- Glenullin Location within Northern Ireland
- • Belfast: 50 miles
- District: Coleraine Borough;
- County: County Londonderry;
- Country: Northern Ireland
- Sovereign state: United Kingdom
- Post town: Coleraine
- Postcode district: BT51
- Dialling code: 028, +44 28
- Police: Northern Ireland
- Fire: Northern Ireland
- Ambulance: Northern Ireland
- UK Parliament: East Londonderry;
- NI Assembly: East Londonderry;

= Glenullin =

Village in County Londonderry, Northern Ireland

Glenullin was previously a rural area but has now expanded to become a small village in a valley between the villages of Garvagh, Swatragh and Dungiven, and lies in the borough of Coleraine, County Londonderry, Northern Ireland. The nearest city is Derry which is 27 miles away. 'The Glen', as it is often known, is not an officially recognised administrative division but there is a strong local identity and an active community sector. Although the area has few amenities, the local Primary school, St Patrick's & St Joseph's Federated Primary School, and St Joseph's Catholic Church have particular prominence in the life of Glenullin.

==Sport==
Glenullin was one of the first areas in the county to organise Gaelic games and the local club, John Mitchel's GAC, based at Seán Ó Maoláin Park, has a number of football and camogie teams. They previously had hurling teams but were unable to manage them correctly and they fell apart.

==People==
- Paddy Bradley, Gaelic football player. Played for Derry from the 1990s until 2010.
- Gabriel Bradley, Gaelic footballer, played for the county in the 1970s and 1980s.
- Liam 'Baker' Bradley, manager of Antrim GAA football team.
- Eoin Bradley, Gaelic football player, a star of the county team from 2008 until an injury in 2011.
- Dermot McNicholl, one of the leading Gaelic footballers in the county in the 1980s and 1990s, also played Australian rules football and in the International Rules Series.
- Harry Mullan, boxing journalist (1946–99).
- John Eddie Mullan (1923-2008), later a Derry player, briefly played football for Glenullin in the 1940s.
- Gerard O'Kane, Gaelic football player, on county teams since 2002.
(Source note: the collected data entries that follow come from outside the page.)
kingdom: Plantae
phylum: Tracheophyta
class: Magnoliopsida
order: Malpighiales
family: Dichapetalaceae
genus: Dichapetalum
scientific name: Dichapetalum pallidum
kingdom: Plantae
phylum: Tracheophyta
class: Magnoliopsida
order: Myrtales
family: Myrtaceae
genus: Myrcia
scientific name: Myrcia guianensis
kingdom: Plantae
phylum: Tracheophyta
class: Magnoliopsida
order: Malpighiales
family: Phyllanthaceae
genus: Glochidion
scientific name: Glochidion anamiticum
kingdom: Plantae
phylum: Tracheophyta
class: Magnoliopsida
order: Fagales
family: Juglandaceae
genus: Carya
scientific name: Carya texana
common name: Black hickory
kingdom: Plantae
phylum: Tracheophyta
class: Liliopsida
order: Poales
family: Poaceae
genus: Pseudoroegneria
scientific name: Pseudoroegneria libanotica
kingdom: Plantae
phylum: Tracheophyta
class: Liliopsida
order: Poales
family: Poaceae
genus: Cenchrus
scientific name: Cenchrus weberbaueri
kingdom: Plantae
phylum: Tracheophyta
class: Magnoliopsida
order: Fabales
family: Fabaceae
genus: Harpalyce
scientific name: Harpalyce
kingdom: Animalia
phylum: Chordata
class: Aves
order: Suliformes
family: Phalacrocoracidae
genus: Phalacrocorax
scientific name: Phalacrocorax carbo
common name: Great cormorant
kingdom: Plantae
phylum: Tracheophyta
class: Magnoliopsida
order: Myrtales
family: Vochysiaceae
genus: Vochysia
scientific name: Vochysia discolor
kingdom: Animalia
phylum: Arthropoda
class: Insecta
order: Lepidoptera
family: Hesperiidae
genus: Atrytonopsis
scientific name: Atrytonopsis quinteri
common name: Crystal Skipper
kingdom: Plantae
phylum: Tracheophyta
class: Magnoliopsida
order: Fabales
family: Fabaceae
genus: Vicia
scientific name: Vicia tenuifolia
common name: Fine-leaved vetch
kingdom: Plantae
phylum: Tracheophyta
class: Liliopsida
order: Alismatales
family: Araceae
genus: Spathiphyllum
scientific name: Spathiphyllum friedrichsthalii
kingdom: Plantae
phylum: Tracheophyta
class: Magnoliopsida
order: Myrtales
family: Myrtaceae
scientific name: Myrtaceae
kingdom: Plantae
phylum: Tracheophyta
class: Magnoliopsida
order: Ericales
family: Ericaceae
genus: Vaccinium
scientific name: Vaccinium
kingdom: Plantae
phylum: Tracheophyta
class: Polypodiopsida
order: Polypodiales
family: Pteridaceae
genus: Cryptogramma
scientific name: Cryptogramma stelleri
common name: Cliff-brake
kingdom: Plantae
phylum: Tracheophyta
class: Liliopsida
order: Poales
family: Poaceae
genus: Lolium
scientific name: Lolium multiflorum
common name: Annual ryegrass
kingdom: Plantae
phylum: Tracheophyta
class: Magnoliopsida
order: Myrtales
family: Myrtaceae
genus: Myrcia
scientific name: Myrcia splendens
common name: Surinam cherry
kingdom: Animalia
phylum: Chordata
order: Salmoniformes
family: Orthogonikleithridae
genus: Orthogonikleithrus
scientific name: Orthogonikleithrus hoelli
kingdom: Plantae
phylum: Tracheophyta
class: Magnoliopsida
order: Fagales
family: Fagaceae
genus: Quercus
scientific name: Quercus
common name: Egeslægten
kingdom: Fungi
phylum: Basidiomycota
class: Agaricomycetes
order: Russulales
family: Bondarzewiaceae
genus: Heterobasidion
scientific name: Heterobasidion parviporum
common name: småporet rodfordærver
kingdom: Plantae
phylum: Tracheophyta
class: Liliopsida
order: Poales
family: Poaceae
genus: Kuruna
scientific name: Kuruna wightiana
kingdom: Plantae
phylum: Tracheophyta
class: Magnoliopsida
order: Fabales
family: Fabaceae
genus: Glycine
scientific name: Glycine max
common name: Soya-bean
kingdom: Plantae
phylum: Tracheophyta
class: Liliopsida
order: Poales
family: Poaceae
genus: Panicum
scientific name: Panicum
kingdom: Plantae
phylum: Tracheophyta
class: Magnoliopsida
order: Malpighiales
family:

==Ecology, History and Notable places==
In the basin of the valley there is an ombrotrophic raised bog which, having suffered severe ecological damage by commercial peat extraction in 1994, is now a protected site. Much of Glenullin bog that remains today would have been familiar to the different cultures that have populated the valley, including the pre-Christian Iron Age and the people of the Middle Ages who built forts, raths and ritual cairns on prominent locations on hillsides and drumlins. Over recent centuries, the inhabitants of the single-storey, thatched vernacular dwellings that dotted the valley sides harvested turf from the bog, revealing the stumps of the oaks that once filled the valley.
In 1922 an IRA volunteer was buried in the bog. The burial was done at night with a full colour party which indicates it was a respected volunteer. There are no details of his name or burial location but the story has been passed down through generations of the MacNiocaill family (Phaidi Hamish).

The original football pitch in Glenullin was Tinkers Park in Coolcoscreghan townland, on the junction of the Lisnascreghog and Glen roads. This field is now livestock grazing. The original GAC meeting hall is a green metal building with a red roof on the Glenullin Road at the junction with Lisnascreghog Road. The current football pitch beside the council sink estate in Curraghmore was opened in 1973. A new GAC training ground was opened in 2014 in a field beside the Brockagh River, opposite the current pitch.

In older times, the Ancient Order of Hibernians played prominence in life in Glenullin. Their old meeting hall can be found in the area known as The Cutting near Brockagh Houses on the Glen Road.

There is an old church in Glenullin which can be found on Temple Road, at the Junction with Hillside Road. Although the building is now ruins, the surrounding area was tidied up to allow people to enter the old church grounds and pray.

On the junction of Churchtown Road and Ballyrogan Road, Errigal Old Church can be found. This was founded by St Adamnan in the 7th century. The site now consists of the ruined remains of a medieval church in the centre of a walled graveyard, a rock-souterrain and a ballaun stone. The unusual Gortnamoyagh Inauguration Stone, featuring two carved footprints and a staff mark, was used until the 16th century during local Gaelic Chieftain Inauguration ceremonies.

==Parish==
Glenullin is in the civil parish of Errigal and in the Catholic parish of Garvagh in the (Diocese of Derry). Glenullin covers about half the total parish area, the remaining being in the village of Garvagh and the neighbouring hamlet of Ballerin.